We have set the hard cap at a number far beyond what we expect to raise so that it remains available to anyone who would like to participate during the seven days this crowdfund will remain open. While this hard cap is a relatively arbitrary number, it does have some historical significance to one of Daniel’s previous projects. The first person to discover that significance will be awarded a special gift (that has no redeemable ETH value 🙃).
If we hit our 5 ETH goal, the songwriting camp will happen. If we surpass 5 ETH, it will trigger a tipping point at which we will establish and begin contributing to a resource allocation pool to help onboard new musicians into Web3.
In theory, if the management and administrative requirements increase for the distribution of our new artist onboarding allocation pool, so will the personal compensation for us both — which will also support the growing time and energy commitment of this project so it remains personally sustainable for us.
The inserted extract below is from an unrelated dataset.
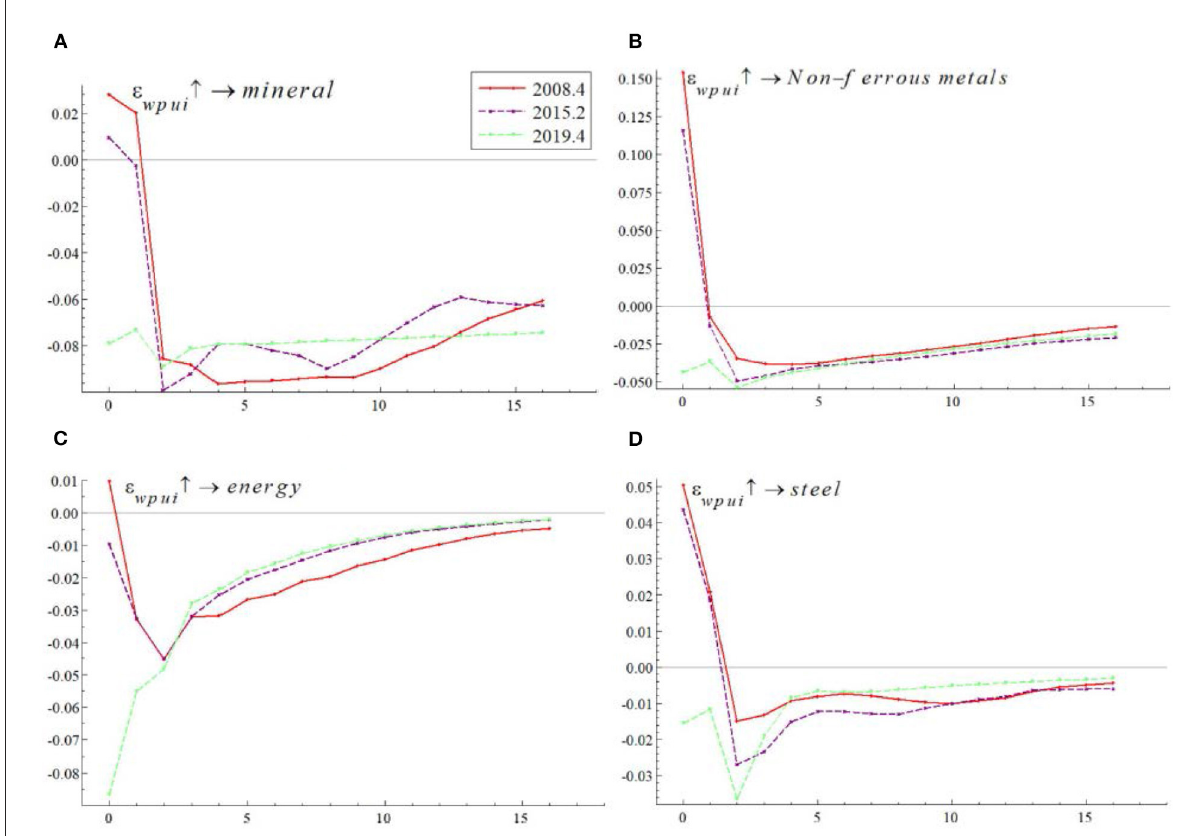
FIGURE6 Impact of WPU on the prices of different categories of commodities (i.e., (A) shows mineral, (B) shows non-ferrous metals, (C) shows energy, and (D) shows steel).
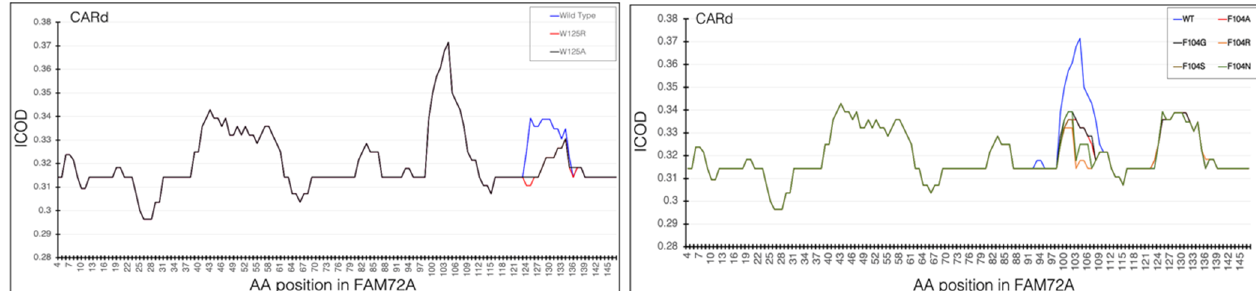
Figure 10. CARd analysis showing the effect of FAM72A mutations at the AA tryptophan Trp W125 (W125 → W125A and W125R) and F104 phenylalanine (F104 → F104A, F104R, F104N, F104G, and F104S; within the FWMF motif (AA 101–104)) on the dynamic nature of the FAM72A protein and UNG2 (AA 1–45) peptide heterodimer binding. CARd analysis confirmed the FAM72A-UNG2 interaction and the effect of the various FAM72A mutations on it, as carbon governs cohesiveness at the active site in proteins. Accordingly, internal carbon optimized domains (ICODs) of FAM72Awt and UNG2 (AA 1–45) interaction validate a strong overlap of FAM72A-UNG2 binding. In particular, mutations in FAM72A turn the ICODs of FAM72A at AAs 100–104 and 125–135 into non-ICODs, encouraging a less favorable and weaker FAM72A mut -UNG2 induced-fit-binding than that of FAM72A wt -UNG2. F104A, F104G: change from hydrophobic (W) and carbon-rich (W) to hydrophobic and carbon-low; F104R: change from hydrophobic (F) and carbon-rich (F) to hydrophilic, carbon-rich, and basic AA); F104S, F104N: change from hydrophobic (F) and carbon-rich (F) to hydrophilic, carbon-low, and polar AA. CARd reveals that F104 tends to switch to F104R > F104S > F104N > F104G > F104A. Code information: F104: uuu, A104:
Daniel has been working on organizing an amazing group of musicians for the songwriting camp and we truly can not wait to share the line-up with you soon. Stay tuned.
We would like to acknowledge anyone who has supported Daniel in the past. You are the reason this exists and are the driving motivation to continue creating, both for Daniel and Henry.
We mean that literally. Had no one contributed to the $OVERSTIM crowdfund Henry would not have met Daniel a few months ago — at least certainly not in this capacity. We never would have written this post together. Thank you for your interest and support in these projects!
^ = on 1/2/21 we updated the nft collecting period to end on 1/6/2022 at 11:59pm pst. It was previously set to close on 12/27/21, and nearly unanimously voted by current contributors to be extended due to the timing around the holiday.